Als French Girl führt man ein wahrlich strukturiertes Leben. Man kauft viel Baguette und Käse, trinkt in einer idealen Welt tagsüber in verschnörkelten Cafés Wein und wohnt in einer reizenden Altbauwohnung (très jolie), in der man mit den schmalen Fingern einer Intellektuellen eine langhaarige Katze streichelt. Sie wälzen sich fabelhaft aus dem Bett, streichen sich das charmant-unordentliche Haar aus dem so hinreissend-verlebten Gesicht und gleiten in ihre so lässige Garderobe. Mit eben diesem Erscheinungsbild verbindet jede Französin eine «amour fou». Voilà, le French Chic!

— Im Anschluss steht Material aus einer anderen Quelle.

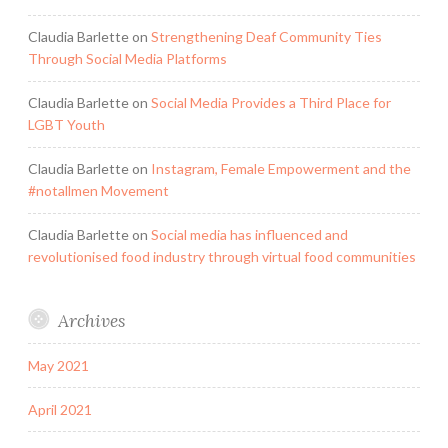
Claudia Barlette
on
Strengthening Deaf Community Ties
Through Social Media Platforms
Claudia Barlette
on
Social Media Provides a Third Place for
LGBT Youth
Claudia Barlette
on
Instagram, Female Empowerment and the
#notallmen Movement
Claudia Barlette
on
Social media has influenced and
revolutionised food industry through virtual food communities
Archives
May 2021
April 2021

Wenn nun der französische Präsident so im Pariser Élysée-Palast herumschleicht, dann ist man kurz irritiert. So viel lockeren Stoff ist man nicht gewohnt. Emmanuel Macron ist übermüdet, nicht leicht verkatert von einem gediegenen Glas zu viel. Glatt gebügelte Hemden, eng gezurrte Krawatten und steife Sakkos sind Folterinstrument, wenn man an die endlosen Arbeitstage und Gespräche denkt. Da war keine Zeit, sich zu rasieren, sich zu kämmen. Was solls auch, die Zeit ist eine zum Haareraufen. Seine persönliche Fotografin Soazig De La Moissonnière, die das Staatsoberhaupt hinter den Kulissen im Amtssitz oder auf seinen Reisen mit ihrer Kamera begleitet, hat das nun festgehalten. Einen Mann, der unter Druck steht und sich mal kurz von den Zwängen seiner Position befreit. Und dabei verdammt gut aussieht. Typisch Franzose halt. Abgerockt sexy.
Sexy in den Wahlkampf
Die Bilder erreichten die Welt an einem krisengebeutelten Sonntag. Was uns das sagt? Macron arbeitet 24/7. Auch am Wochenende hält er sich im Élysée-Palast auf, irgendwann eben in Kapuzenpullover und Jeans. Jawoll, es wird Zeit, dass Frankreich realistische Bilder von ihrem Staatsoberhaupt sieht. Man ist ja nicht nur im Krieg, sondern auch im Wahlkampf. Den Hoodie hat er zudem nicht wahllos aus dem Schrank gezogen, es ist nicht einfach der, der ganz oben auf dem Stapel lag: bei dem aufgestickten Logo handelt es sich um das der französischen Luftwaffe. «CPA 10» prangt da. Die Abkürzung steht für «Commando Parachutiste de l'Air no 10». Wir sehen einen Emmanuel Macron in den sozialen Medien, der sich als Staatsmann inszenieren lässt, der alles gibt für sein Volk und ganz beiläufig hyper-fokussiert ist. Am attraktivsten sind schliesslich immer die, denen man ihre Macht nicht ansieht. Die, die ihre Skills bescheiden unter Kapuzen verstecken. Der Präsident als real gewordener Mr. Robot, der in stuck-geschwängerten Palästen durch schwere Holztüren huscht und mit seinem Nerd-Wissen die Welt retten könnte. Könnte!
Bequem ist heutzutage gar nichts mehr, aber...
... warum soll ein Präsident nicht auch mal optisch «off duty» sein? Ob nun Wahlkampf oder nicht: Bei Models wird gern deren «Off-Duty-Look» eingefangen, um zu beweisen, wie gut sie auch aussehen, wenn sie nicht arbeiten – was ja im Grunde Folgendes ist: professionell gut aussehen. Beim Anblick von Olaf Scholzs schlumpfigem Freizeitlook im Flugzeug vor ein paar Wochen wurde gekichert. Obwohl der deutsche Kanzler mit seinem Oversize-Look doch total im Trend lag. Mensch Leute, seid doch alle mal ehrlich: Was tragt ihr denn nach zwei Jahren Corona und Home Office? Die Zeiten sind alles andere als gemütlich – da darf es vielleicht wenigstens mal die Kleidung sein. An einem Sonntag.